We analyzed the U.S. National Oceanic and Atmospheric Administration’s storm database from the past 60 years. Our aim was to identify the hydrometereological events that caused the most harmful effects for human health (injuries and fatalities) and had the greatest economic consequences in terms of property damage. We found that the most harmful metereological event was the tornado, which caused over 90,000 direct injuries in the last 60 years. Similarly, most deadly events were caused also by tornadoes, with about 5,600 deaths during the evaluated period of time.

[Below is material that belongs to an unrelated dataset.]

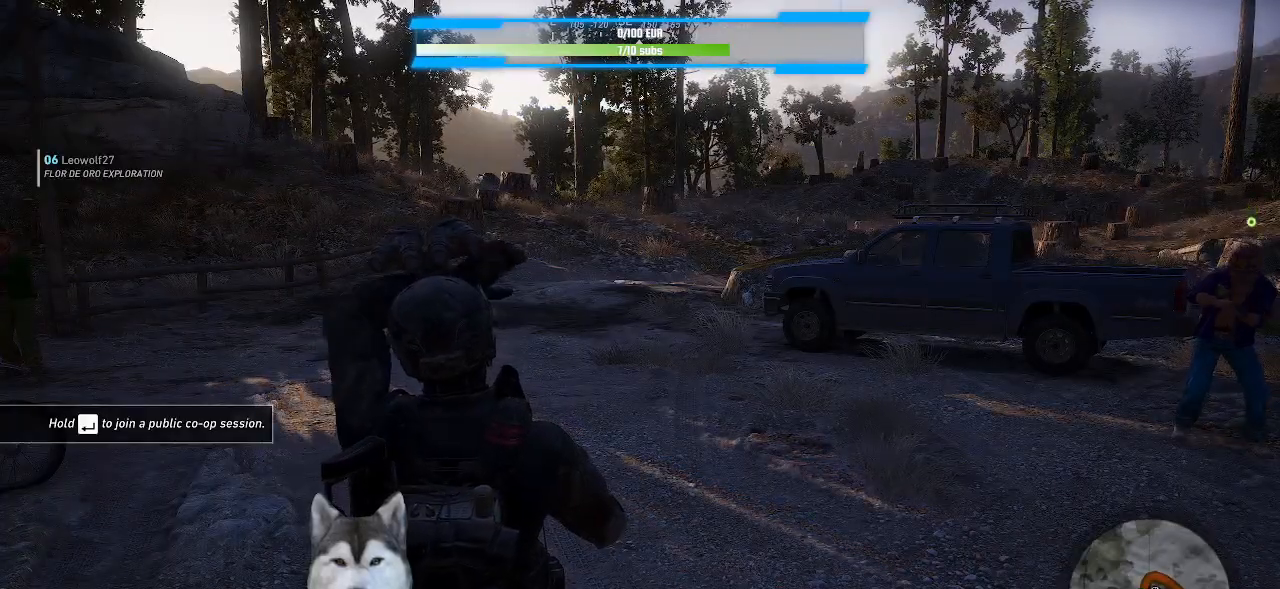
{"keys": [], "mouse": [], "mouse_move": "still", "events": []}
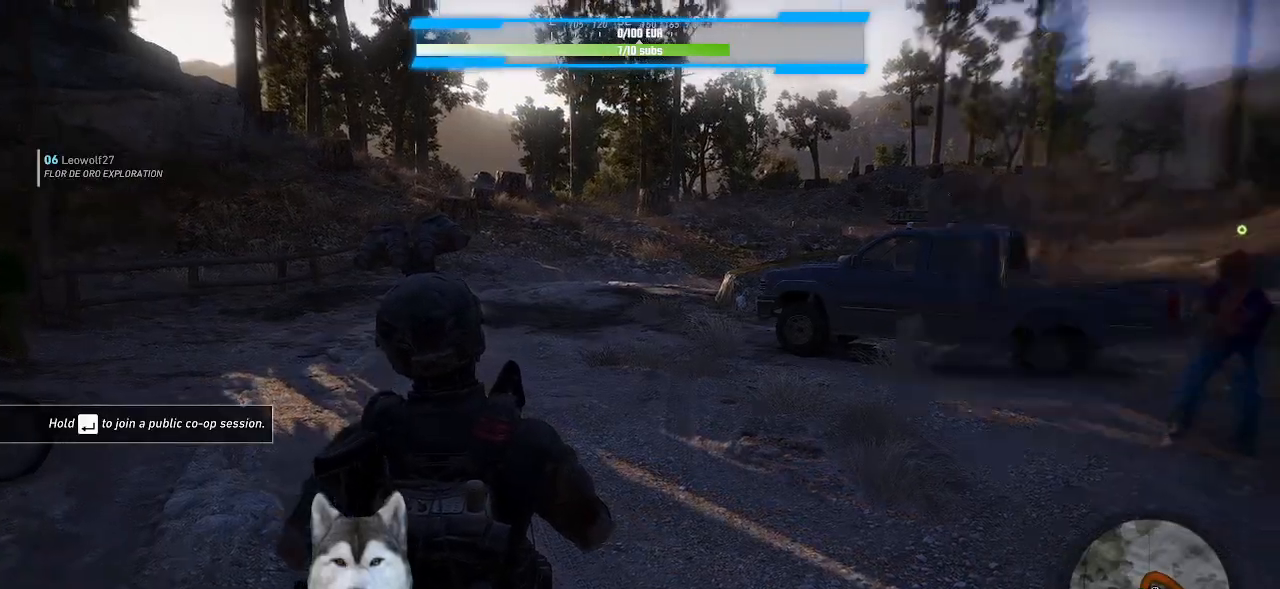
{"keys": [], "mouse": [], "mouse_move": "still", "events": []}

Finally, flooding had the greatest economic consequences, with over 150 billion dollars in property damages.


Data Processing

In this section we describe (in words and code) how the data from the U.S. National Oceanic and Atmospheric Administration’s (NOAA) storm database was loaded into R and processed for analysis. This database tracks characteristics of major storms and weather events in the United States, including when and where they occur, as well as estimates of any fatalities, injuries, and property damage. The events in the database start in the year 1950 and end in November 2011. Data processing and analysis was done using R version 3.2.0 “Full of Ingredients” (R Foundation for Statistical Computing, Vienna, Austria).

library(knitr)
opts_chunk$set(message = FALSE, fig.width = 9)
library(R.utils)
library(readr)
library(dplyr)
library(stringr)
library(ggvis)

We first downloaded the NOAA dataset from the Johns Hopkins Reproducible Research course link on Coursera’s web site. The data for this assignment came in the form of a CSV file compressed via the bzip2 algorithm to reduce its size. Along with the dataset, 2 more files were downloaded, indicating how the variables in the dataset are defined: the National Weather Service Storm Data Documentation (referenced here as the NWS Manual) and the National Climatic Data Center Storm Events FAQ. We finally unzipped the Storm_Data.bz2 dataset and saved the unzipped dataset to a file named Storm_Data.csv in the working directory. We then loaded the dataset into a data frame named Data and selected the variables to be used.

# Data file
URL_data <- "https://d396qusza40orc.cloudfront.net/repdata%2Fdata%2FStormData.csv.bz2"
download.file(URL_data, "Files/Storm_Data.bz2", method = "wget")
# Storm data documentation
URL_Manual <- "https://d396qusza40orc.cloudfront.net/repdata%2Fpeer2_doc%2Fpd01016005curr.pdf"
download.file(URL_Manual, "Files/NMS_Manual.pdf", method = "wget")
# FAQ
URL_FAQ <- "https://d396qusza40orc.cloudfront.net/repdata%2Fpeer2_doc%2FNCDC%20Storm%20Events-FAQ%20Page.pdf"
download.file(URL_FAQ, "Files/FAQ.pdf", method = "wget")
# Unzipping the dataset
bunzip2("Files/Storm_Data.bz2", "Files/Storm_Data.csv")
# Loading the dataset
Data <- read_csv("Files/Storm_Data.csv")
# Selecting the variables
Data <- Data %>%
  select(EVTYPE, PROPDMGEXP, PROPDMG, FATALITIES, INJURIES)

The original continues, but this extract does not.